Les quelques cellules qui étaient encore différenciées en neurones étaient moins actives que d’habitude et restaient regroupées plutôt qu’organisées en réseaux de neurones. Selon les chercheurs, cette architecture atypique sous-tend probablement les déficits cognitifs et moteurs du syndrome de Pitt-Hopkins. Ils se sont donc demandé si ces modifications structurelles pouvaient être inversées en agissant directement sur l’expression du TCF4.

Récupération possible des fonctions motrices et cognitives

Une série d’expériences a montré que la mutation TCF4 entraîne une réduction de la signalisation Wnt/β-caténine et de l’expression des facteurs de transcription SOX, deux signaux moléculaires importants qui régulent la reproduction des cellules embryonnaires, leur maturation dans les neurones et leur migration dans les neurones. zone suspecte du cerveau. Ainsi, la diminution de la différenciation neuronale semble être liée à cette diminution de la signalisation.
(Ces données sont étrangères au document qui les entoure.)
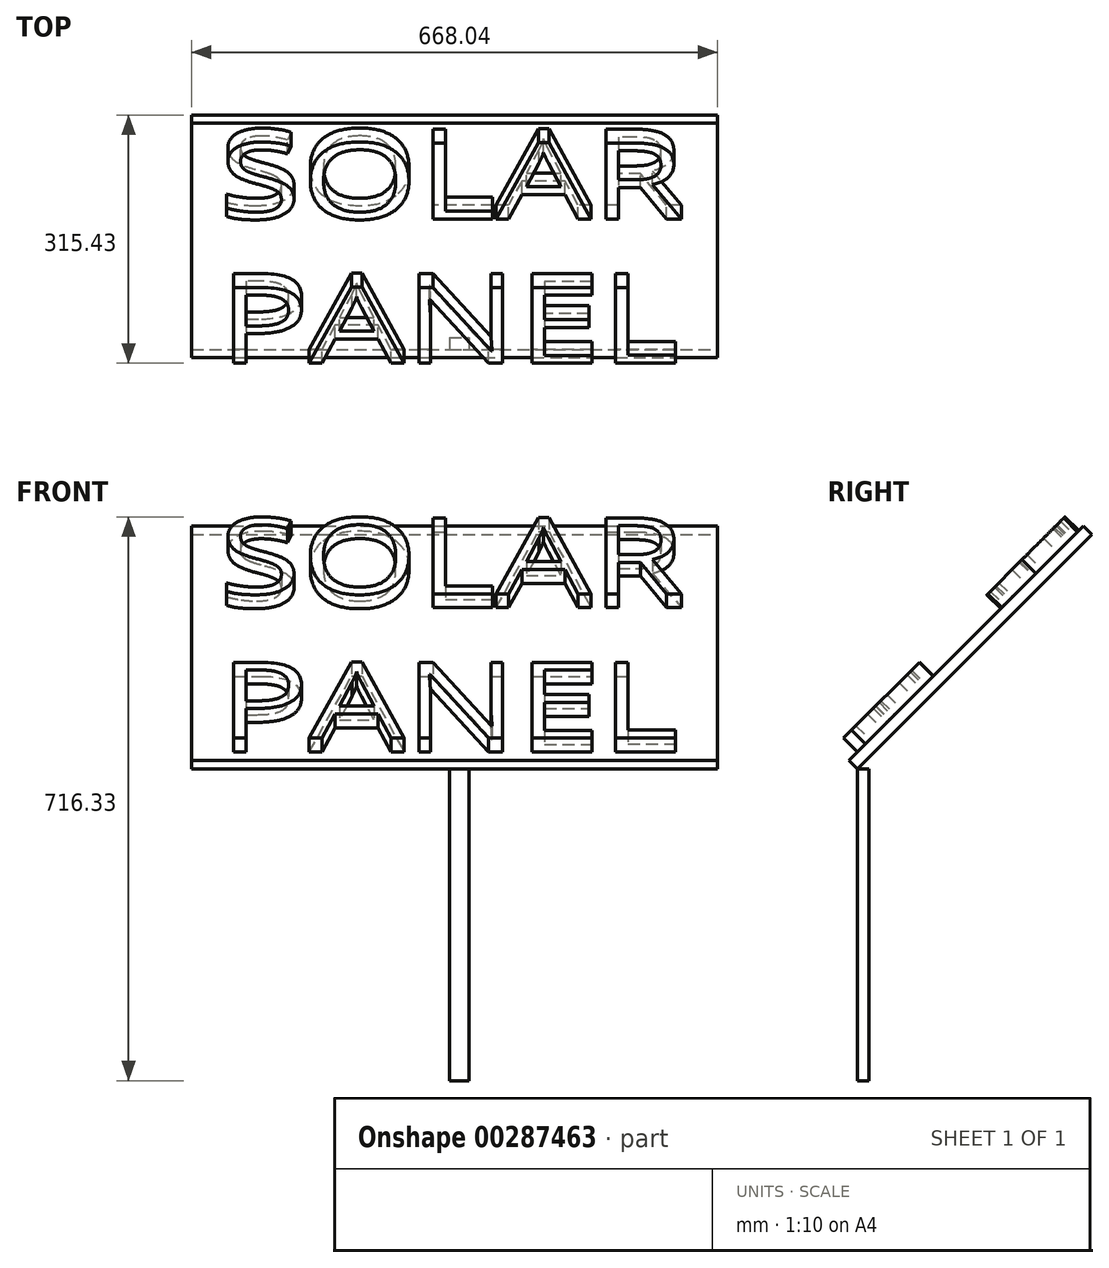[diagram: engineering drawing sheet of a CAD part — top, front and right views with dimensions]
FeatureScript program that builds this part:
annotation { "Feature Type Name" : "Feature", "Feature Type Description" : "" }
export const myFeature = defineFeature(function(context is Context, id is Id, definition is map)
    precondition{}
    {
        {
            var Q0;
            Q0=qCreatedBy(makeId("Front.planeOp"),FACE);
            var sketch = newSketch(context, id + "F0", { "sketchPlane" : qUnion([Q0])});
            skLineSegment(sketch, "E0.bottom", {"start": v(0, 0) * mm, "end": v(25, 0) * mm});
            skLineSegment(sketch, "E0.top", {"start": v(0, 396.13) * mm, "end": v(25, 396.13) * mm});
            skLineSegment(sketch, "E0.left", {"start": v(0, 0) * mm, "end": v(0, 396.13) * mm});
            skLineSegment(sketch, "E0.right", {"start": v(25, 0) * mm, "end": v(25, 396.13) * mm});
            skSolve(sketch);
        }
        {
            var Q0;
            Q0=qSketchRegion(id+"F0",true);
            extrude(context, id + "F1", {"entities" : qUnion([Q0]), "oppositeDirection" : true, "depth" : 15 * mm});
        }
        {
            var Q0;
            Q0=makeQuery(id+"F1.opExtrude","SWEPT_FACE",FACE,{"disambiguationData":[OSD([sQuery(id+"F0.wireOp",EDGE,"E0.top")])]});
            var sketch = newSketch(context, id + "F2", { "sketchPlane" : qUnion([Q0])});
            skLineSegment(sketch, "E1.bottom", {"start": v(-327.59, 421.17) * mm, "end": v(340.45, 421.17) * mm});
            skLineSegment(sketch, "E1.top", {"start": v(-327.59, 0) * mm, "end": v(340.45, 0) * mm});
            skLineSegment(sketch, "E1.left", {"start": v(-327.59, 421.17) * mm, "end": v(-327.59, 0) * mm});
            skLineSegment(sketch, "E1.right", {"start": v(340.45, 421.17) * mm, "end": v(340.45, 0) * mm});
            skSolve(sketch);
        }
        {
            var Q0;
            Q0=qSketchRegion(id+"F2",true);
            extrude(context, id + "F3", {"entities" : qUnion([Q0]), "depth" : 15 * mm});
        }
        {
            var Q0;
            Q0=makeQuery(id+"F3.opExtrude","CAP_FACE",FACE,{"disambiguationData":[OSD([sQuery(id+"F2.wireOp",EDGE,"E1.bottom"),sQuery(id+"F2.wireOp",EDGE,"E1.top"),sQuery(id+"F2.wireOp",EDGE,"E1.left"),sQuery(id+"F2.wireOp",EDGE,"E1.right")])],"isStart":false});
            var sketch = newSketch(context, id + "F4", { "sketchPlane" : qUnion([Q0])});
            skText(sketch, "E2", { "text": "SOLAR\nPANEL", "fontName": "OpenSans-Regular.ttf"});
            const initialGuessF4  = {"E2": [-0.29311, 0.2745, 1, 0, 0.13734]};
            skSetInitialGuess(sketch, initialGuessF4);
            skSolve(sketch);
        }
        {
            var Q0;
            Q0=qSketchRegion(id+"F4",true);
            extrude(context, id + "F5", {"entities" : qUnion([Q0]), "operationType" : NewBodyOperationType.ADD, "depth" : 25 * mm});
        }
        {
            var Q0;
            Q0=makeQuery(id+"F3.opExtrude","SWEPT_BODY",BODY,{"disambiguationData":[OSD([sQuery(id+"F2.wireOp",EDGE,"E1.bottom"),sQuery(id+"F2.wireOp",EDGE,"E1.top"),sQuery(id+"F2.wireOp",EDGE,"E1.left"),sQuery(id+"F2.wireOp",EDGE,"E1.right")])]});
            var Q1;
            Q1=makeQuery(id+"F3.opExtrude","CAP_EDGE",EDGE,{"disambiguationData":[OSD([sQuery(id+"F2.wireOp",EDGE,"E1.top")])],"isStart":true});
            transform(context, id + "F6", {"entities" : qUnion([Q0]), "transformType" : TransformType.ROTATION, "transformAxis" : qUnion([Q1]), "angle" : 45 * degree, "makeCopy" : false});
        }
    });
Les chercheurs se sont ensuite tournés vers un support pharmacologique pour la signalisation Wnt (via un produit chimique appelé CHIR99021), une procédure qui a restauré une partie de la diversité et de l’activité neuronale dans les organoïdes malades. De plus, la correction directe des mutations du TCF4 (par édition de gènes) a inversé leurs effets : les organites atteints du syndrome sont devenus plus similaires aux organites normaux utilisés comme témoins. « Le fait que nous puissions réparer ce gène et restaurer l’ensemble du système nerveux, même au niveau fonctionnel, est incroyable », a déclaré Muotri.

prise en charge de la voie de signalisation wnt

h) Numération des cellules vivantes après traitement des cellules progénitrices neurales avec l’agoniste de la voie Wnt CHIR99021. j) Quantification des cellules sénescentes parmi les cellules progénitrices neurales traitées avec CHIR99021. k) CHIR99021 restaure l’expression des gènes de prolifération dans les cellules traitées. l) Organites du syndrome de Pitt-Hopkins 4 semaines in vitro après traitement avec CHIR99021, montrant une augmentation marquée du nombre de cellules progénitrices neurales (vert) et de neurones (rose), ainsi que la réapparition de rosettes neuronales (flèche). © F. Papes et al.

Cependant, l’équipe souligne que ces manipulations ont eu lieu à un stade très précoce (prénatal) du développement cérébral ; cependant, les enfants atteints du syndrome de Pitt-Hopkins, comme d’autres TSA, ne sont pas diagnostiqués avant l’âge de 2 à 3 ans environ. Par conséquent, des essais cliniques doivent être menés pour s’assurer que la même procédure peut être effectuée en toute sécurité et avec la même efficacité à cet âge. Muotri et ses collègues optimisent leurs outils de thérapie génique pour de tels essais. « Pour ces enfants et leurs proches, toute amélioration de la fonction motrice-cognitive et de la qualité de vie vaut la peine d’être tentée », conclut le spécialiste.

F. Papes et al., Nature Communications.